Pacific Radiance auditor flags going concern issue citing 'material uncertainties'

Pacific Radiance's current liabilities also exceeded its current assets by about US$145.2 million, with its total liabilities exceeding total assets by the same amount. PHOTO: PACIFIC RADIANCE

SINGAPORE - The independent auditor of offshore marine company, Pacific Radiance, has issued a disclaimer of opinion on the group's financial statements for the year ended Dec 31, 2018, citing it is unable to obtain sufficient evidence to conclude whether the company's going concern assumption is appropriate.

In Pacific Radiance's annual report released on Thursday (April 11), Ernst & Young (EY) noted that the group's financial statements have been prepared under a going concern assumption, as directors believe that the group will be able to successfully complete its restructuring exercise.

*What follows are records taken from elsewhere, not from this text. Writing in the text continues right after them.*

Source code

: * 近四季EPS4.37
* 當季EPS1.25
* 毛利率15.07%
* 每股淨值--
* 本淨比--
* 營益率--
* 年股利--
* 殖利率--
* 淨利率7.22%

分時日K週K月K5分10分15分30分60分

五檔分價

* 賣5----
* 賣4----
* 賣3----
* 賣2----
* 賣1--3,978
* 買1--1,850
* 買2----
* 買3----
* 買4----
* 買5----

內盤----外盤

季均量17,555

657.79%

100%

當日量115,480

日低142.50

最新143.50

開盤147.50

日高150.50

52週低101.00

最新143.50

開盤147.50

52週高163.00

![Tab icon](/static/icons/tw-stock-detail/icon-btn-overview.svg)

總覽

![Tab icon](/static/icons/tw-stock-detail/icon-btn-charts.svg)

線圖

"However, we are unable to obtain sufficient appropriate evidence to conclude whether the use of the going concern assumption to prepare these financial statements is appropriate, as the outcome of the restructuring exercise has yet to be concluded satisfactorily at the date of these financial statements, and is inherently uncertain," EY said.

It also noted that if the going concern assumption is not appropriate, and the financial statements were presented on a realisation basis, the carrying value of the assets and liabilities may be materially different from that currently recorded in the balance sheet.

The group and the company may also have to reclassify its non-current assets as current assets, and non-current liabilities as current liabilities. No such adjustments have been made to these financial statements, EY noted.

As at the end of last year, the group's current liabilities exceeded its current assets by US$486.8 million, and its total liabilities exceeded total assets by US$158.5 million. The group also posted a full-year net loss of US$101.2 million for the year ended Dec 31, which included impairment charges of US$53.6 million, and generated a negative operating cash flow of US$8.58 million.

The company's current liabilities also exceeded its current assets by about US$145.2 million, with its total liabilities exceeding total assets by the same amount.

As at Dec 31, the group had assets with a carrying value of US$300.3 million that have been mortgaged to banks to secure the group's bank loans, EY noted.

In 2017, the group breached certain terms of the bank loans, and commenced discussion with bank lenders and potential investors in relation to the restructuring of its borrowings and capital structure. The group had an informal arrangement with major lenders to temporarily suspend certain debt obligations, and discussions with bank lenders and potential investors are still ongoing.

A vendor had also filed winding up applications with the Singapore High Court against certain entities of the group in relation to statutory demands for payment for services during the current financial year. The Court has granted moratoria which have been extended to April 18.

Separately, the group has also received an alternative restructuring proposal and has executed a binding term sheet with parties who control vessel owning and logistics services entities. However, the alternative restructuring proposal is subject to regulatory and shareholders' approval as well as successful debt restructuring among other things. The group is in the process of completing its due diligence and in discussion with bank lenders on the restructuring proposals, EY noted.

"These factors give rise to material uncertainties on the appropriateness of the use of the going concern assumption in the preparation of the accompanying financial statements of the group and the company," EY said.

Trading of the company's securities on the Singapore bourse has been voluntarily suspended on Feb 28, 2018.